Mettez à jour le texte sur les gaslighters : reprenez le passage allant de « Mais alors, qui » jusqu'à « par la manipulation. », en remplaçant « psychologue » par « spécialiste ».

▶ [Page]
-----
Mais alors, qui sont ces gaslighters et comment faire pour les reconnaître ? La psychologue le souligne, dans la plupart des cas, ces personnes ne sont pas consciemment motivées par la manipulation.
« N’oublions pas que tout le monde manipule (pour séduire, pour être aimé, écouté…), mais parfois c’est un mécanisme de défense : tu as besoin de moi, donc je ne perdrais jamais ton amour », détaille-t-elle.
Dans ces cas-là, le/la coupable de « décervelage manipulatoire » va user, tantôt d’une étiquette de victime, tantôt d’une étiquette de persécuteur, pour parvenir à ses fins. C’est ainsi qu’on peut les reconnaître : en notant des actions ou des paroles parfois diamétralement opposées.
« Généralement, c’est l’enfant qui a appris à recevoir les choses via cette technique, donc ce mécanisme devient un moyen normal d’obtenir de l’affection et de l’amour« , continue la spécialiste.
Et si ce dernier n’est pas déconstruit, alors le cercle vicieux continuera. « Si une personne le quitte, il se trouvera facilement une autre proie. L’intérêt, c’est de toujours avoir quelqu’un à manipuler pour se sentir aimé. Sauf qu’on ne gagne pas l’amour, mais au mieux une dépendance », rappelle-t-elle.
-----
▶ [Contenu des données]

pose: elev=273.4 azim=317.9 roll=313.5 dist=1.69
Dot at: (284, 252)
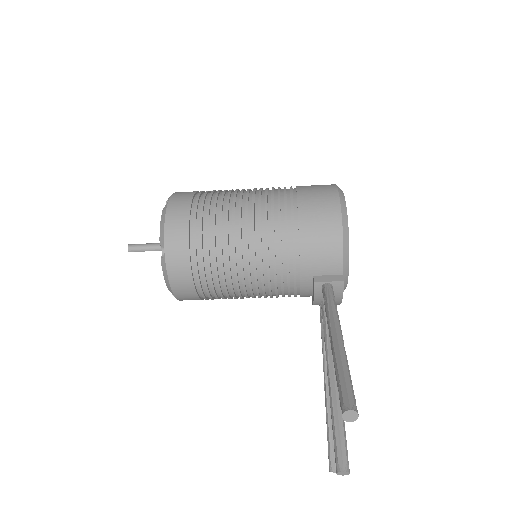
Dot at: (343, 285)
-----
▶ [Réponse]
Mais alors, qui sont ces gaslighters et comment faire pour les reconnaître ? La spécialiste le souligne, dans la plupart des cas, ces personnes ne sont pas consciemment motivées par la manipulation.